Begin Text passage

> I assume that most will just call close() or fclose() and exit() right
> away. Does fclose() imply fsync()?
Not according to my close(2) man page:
A successful close does not guarantee that the data has
been successfully saved to disk, as the kernel defers
writes. It is not common for a filesystem to flush the
buffers when the stream is closed. If you need to be sure
that the data is physically stored use fsync(2). (It will
depend on the disk hardware at this point.)
Note that this means writing a truly reliable shell or Perl script is
tricky. I suppose you can "use POSIX qw(fsync);" in Perl. But what
do you do for a shell script? /bin/sync :-) ?
> Some applications will not even check the [f]close() return value...
Such applications are broken, of course.
> > It is possible to make an application which relies on data=ordered
> > semantics; for example, skipping the "flush data to temp file" step
> > above. But such an application would be broken for every version of
> > Unix *except* Linux in data=ordered mode. I would call that an
> > incorrect application.
>
> Or very specific, at least.
Hm. Does BSD with soft updates guarantee anything about write
ordering on fsync()? In particular, does it promise to commit the
data before the metadata?

End Text passage

## Written instruction
Quote the stretch of the close() and fsync() message above that begins with the words containing "Hm. Does BSD" and ends with "before the metadata?".

Begin Dataset excerpts

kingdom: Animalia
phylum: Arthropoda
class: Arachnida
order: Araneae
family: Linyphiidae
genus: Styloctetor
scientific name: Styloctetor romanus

End Dataset excerpts
Begin Dataset excerpts

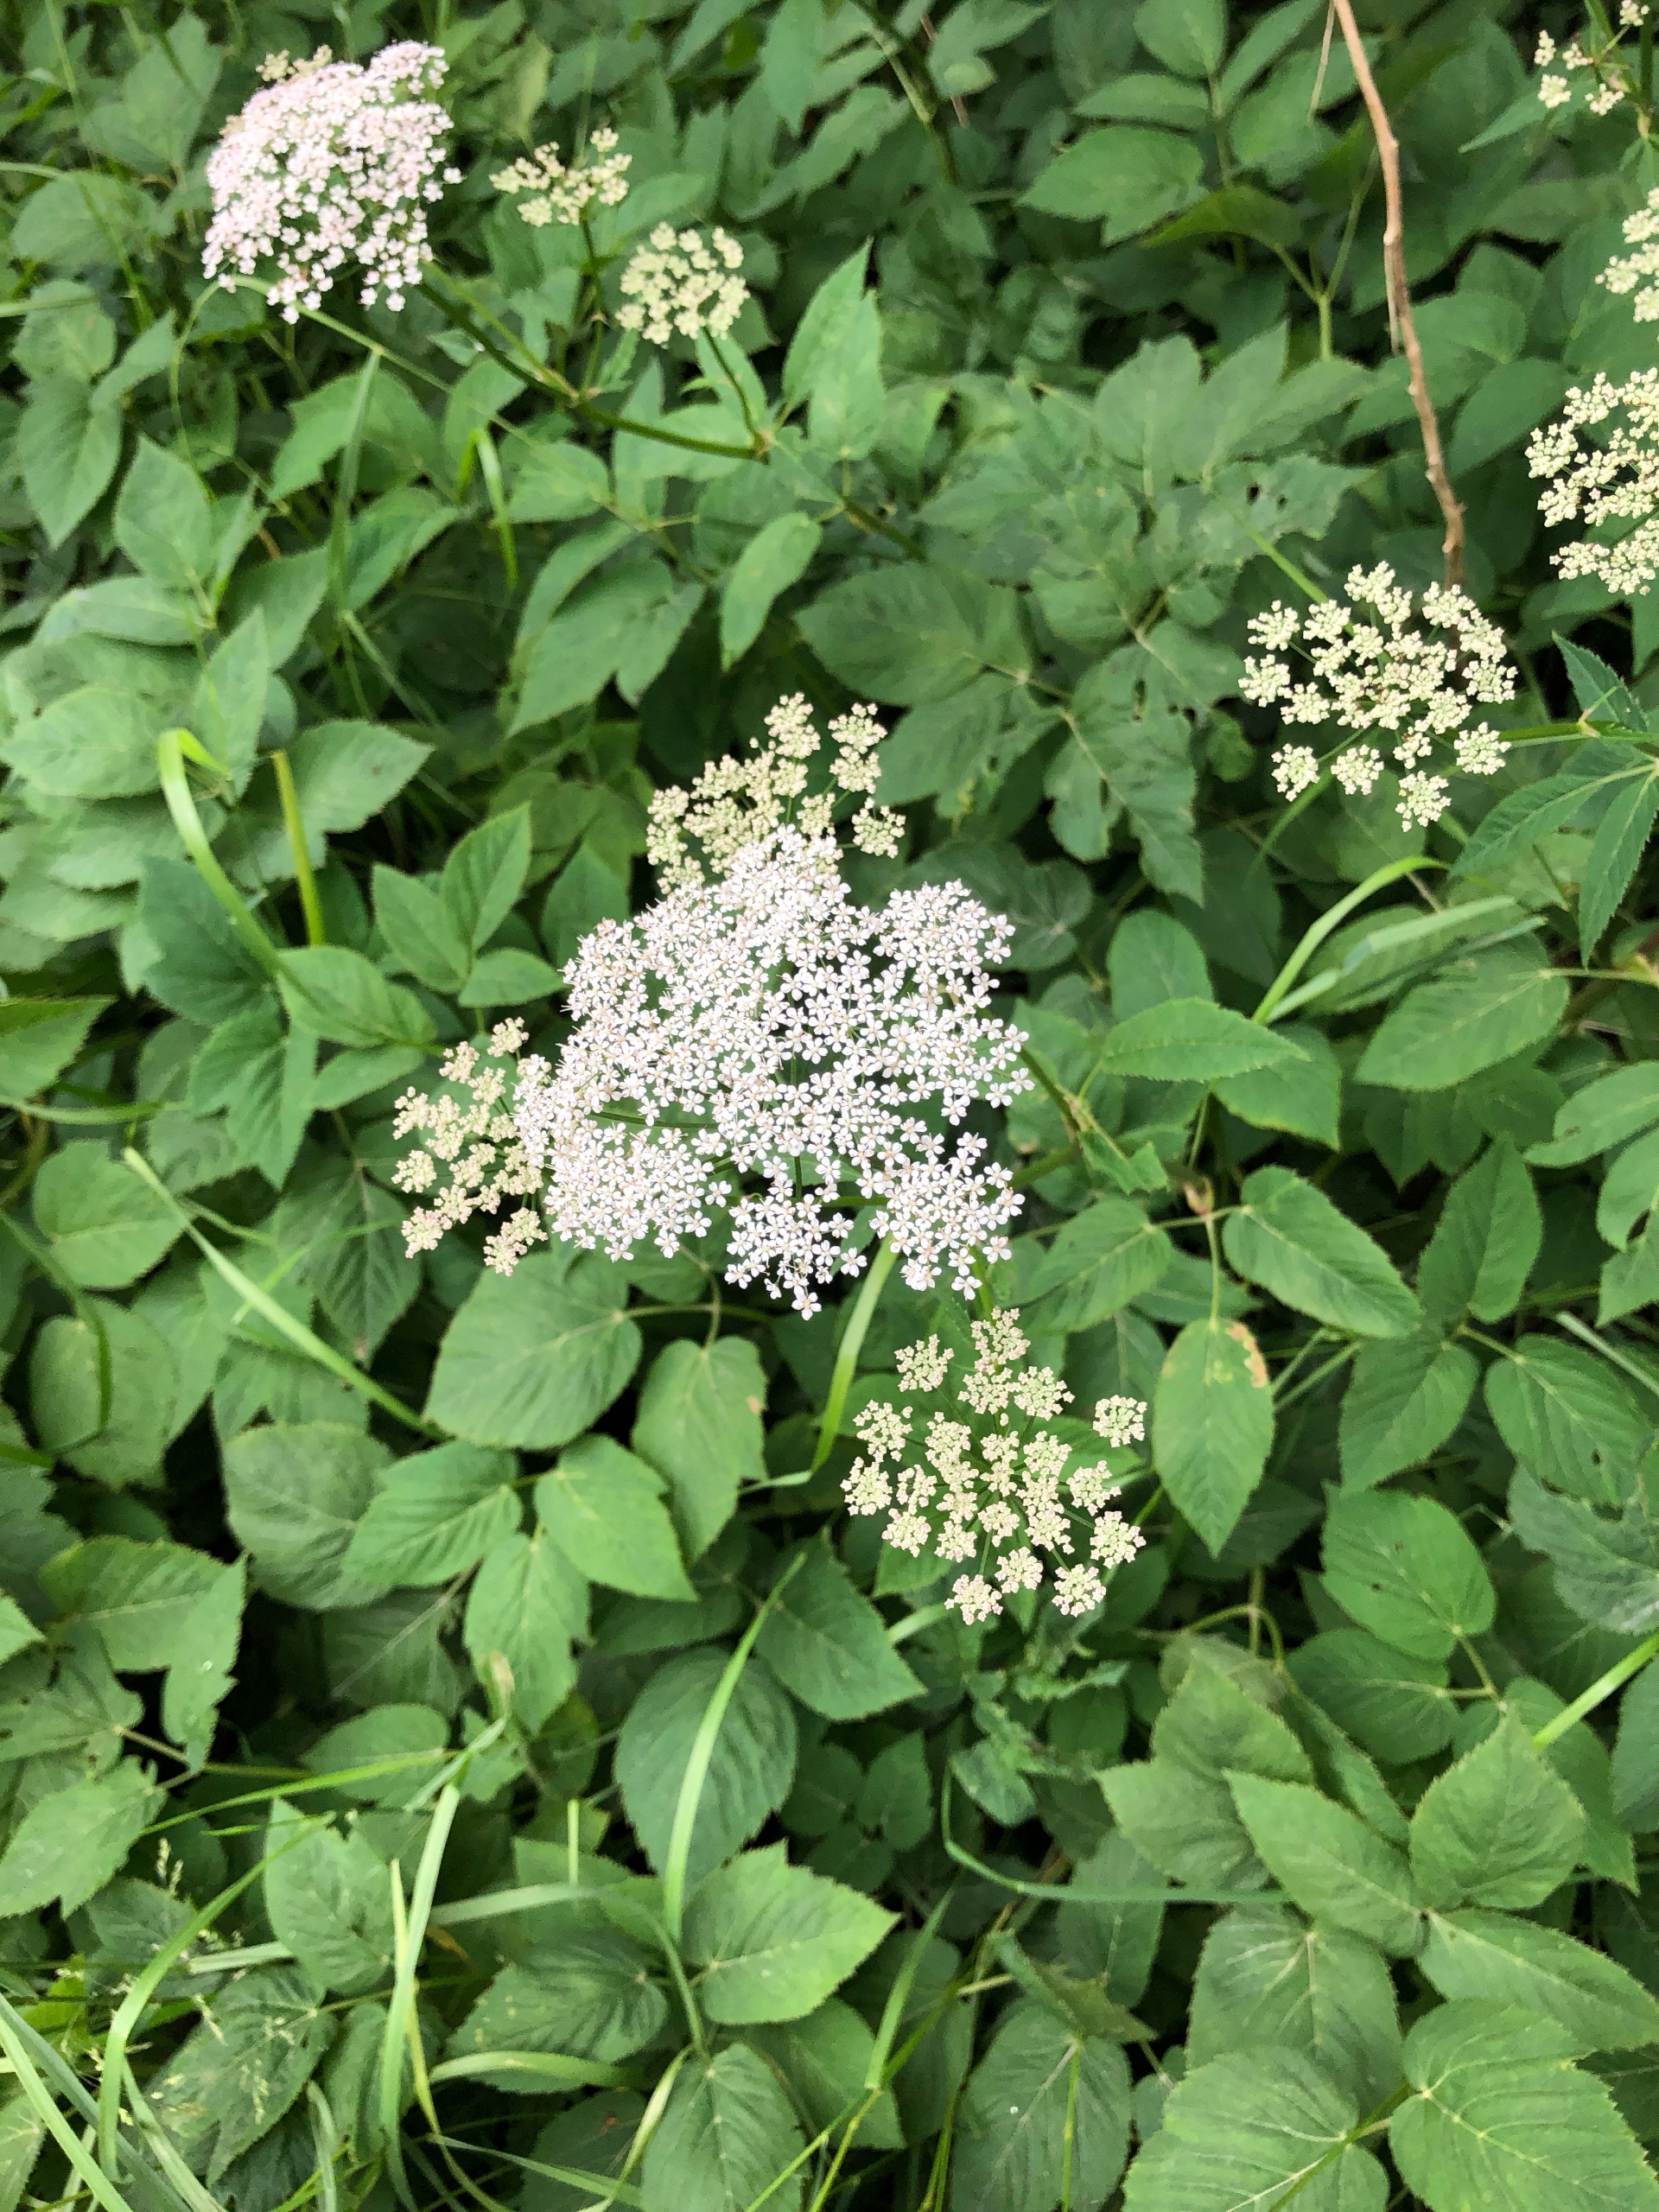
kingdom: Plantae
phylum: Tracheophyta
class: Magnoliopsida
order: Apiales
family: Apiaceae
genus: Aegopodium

End Dataset excerpts
Begin Dataset excerpts

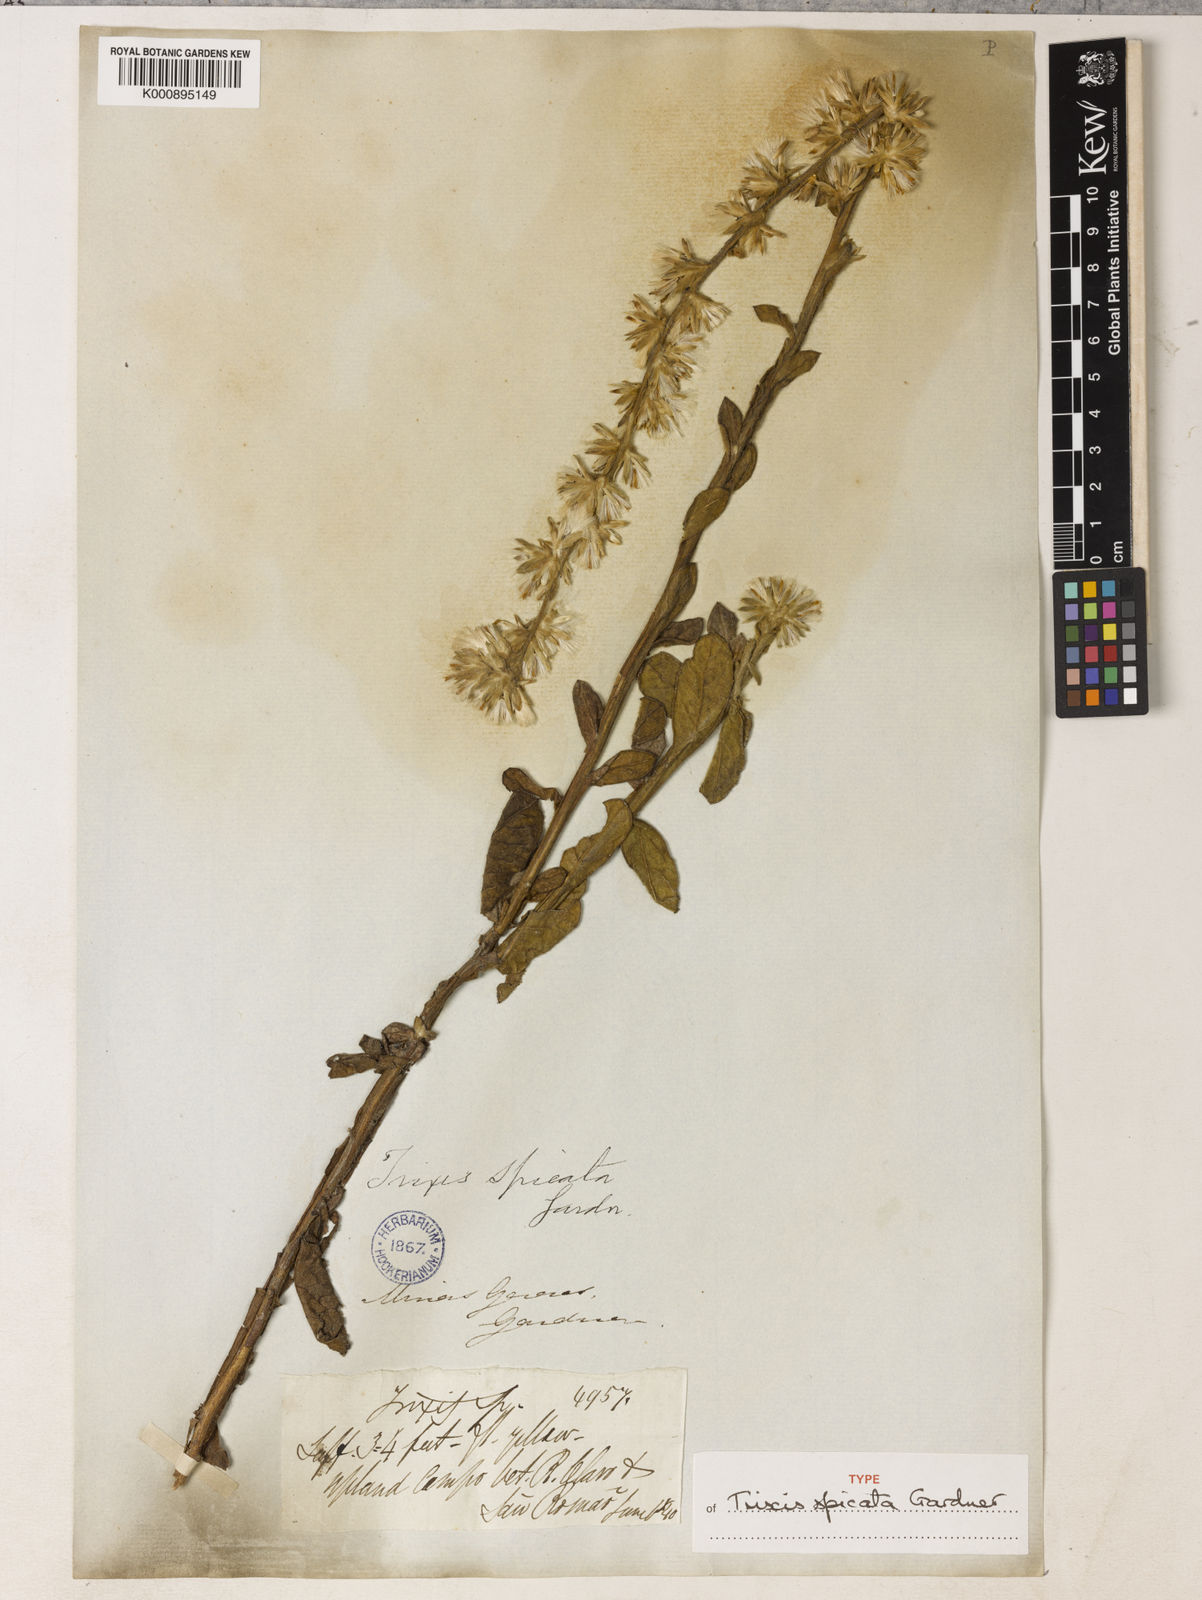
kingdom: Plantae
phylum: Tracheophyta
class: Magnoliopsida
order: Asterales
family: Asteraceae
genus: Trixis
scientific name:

End Dataset excerpts

## Finished exercise
Hm. Does BSD with soft updates guarantee anything about write
ordering on fsync()? In particular, does it promise to commit the
data before the metadata?